It supports tons of file formats as input. You can insert chapters where you want, or have it put them in automatically and you can set the length of the chapters. Also, a feature I think that is nice is the fact that it will automatically properly letterbox widescreen formats where as lots of other DVD burners totally screw this up. Another thing that is nice is that it will calculate and use a bitrate that fits the movie to the disk. So you could actually put more than 2 hours on a DVD-5 with some loss of quality, or you could put less than 2 hours and it will be excellent quality. Either way, the disk gets completely filled, unlike other DVD burners. It's not the fastest, but the quality of the results, and features are excellent. Takes about 40 minutes to convert and burn a 2 hour movie on my Athlon64 X2 6400+. Also supports burning up to 5 hours on a dual-layer DVD-9

I can say that if you decide to buy Nero Vision, you won't be disappointed.


----------



## DoubleHelix (Dec 10, 2004)

I gave DVD Flick a try on a test VM, and it appears to work. Thanks for the suggestion. I'll give it a shot on my production system soon.


----------



## IMiteBable2help (Nov 6, 2001)

Thanks for the feedback. It's always nice to hear results.
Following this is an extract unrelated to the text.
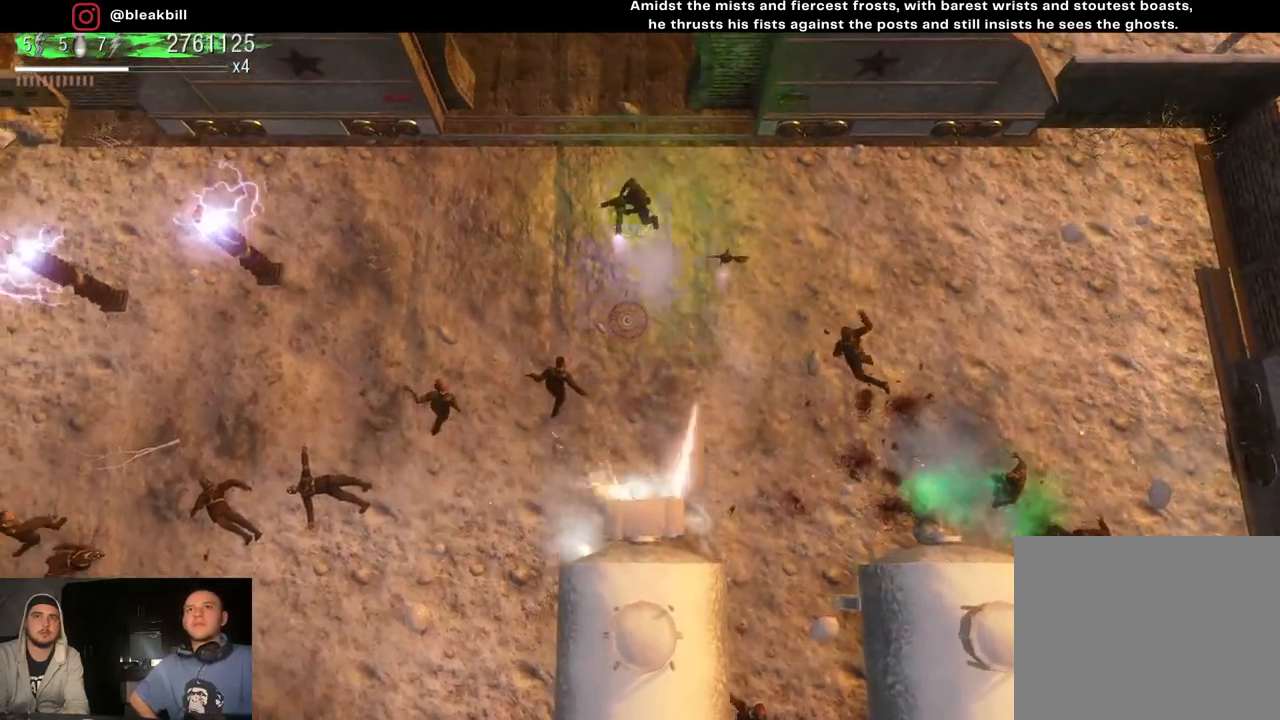
{"buttons": [], "left_stick": "right", "right_stick": "down-left", "events": [[333, "left_stick", "right"], [333, "right_stick", "down-left"]]}
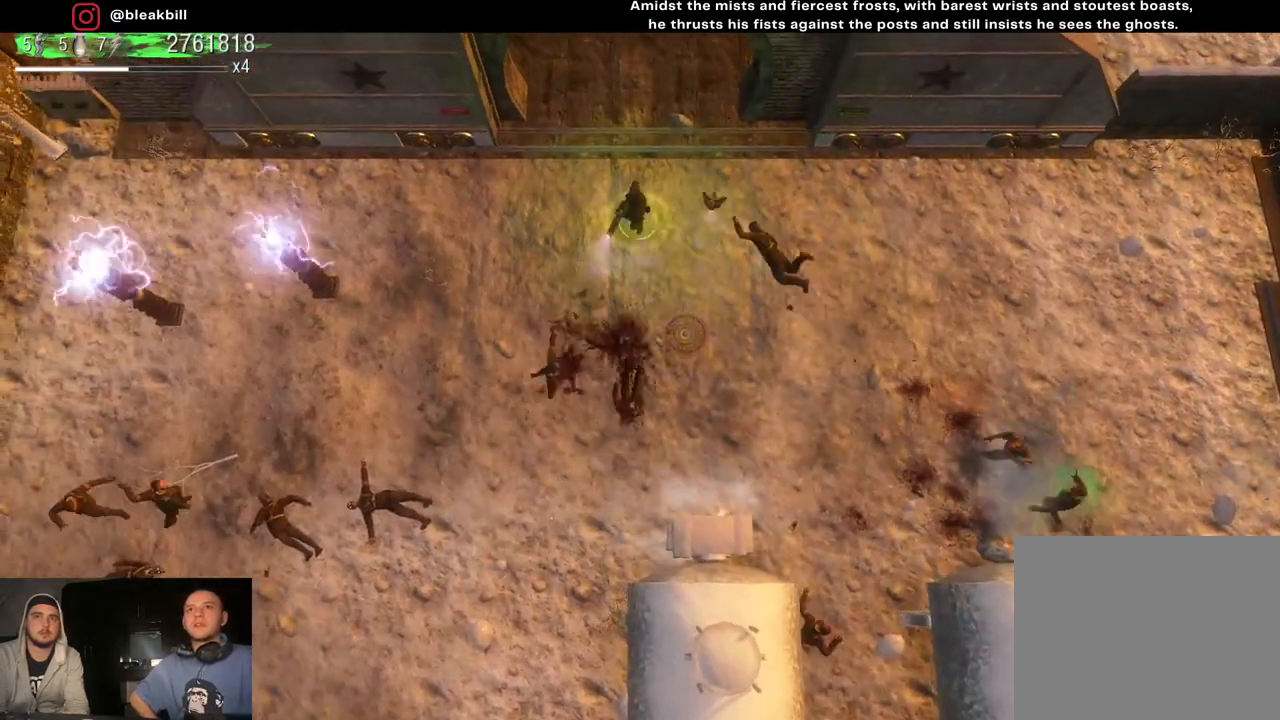
{"buttons": [], "left_stick": "right", "right_stick": "down-left", "events": []}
Too many people run with suggestions, find it works, then don't bother to come back and let us know. 

In retrospect, it does sound like Windows Movie Maker was just putting chapters in the video. Seems to me that this could be turned off. I think I misunderstood and thought it was trying to break the file up into multiple TITLES rather than scenes or chapters. Glad to hear things worked out.


----------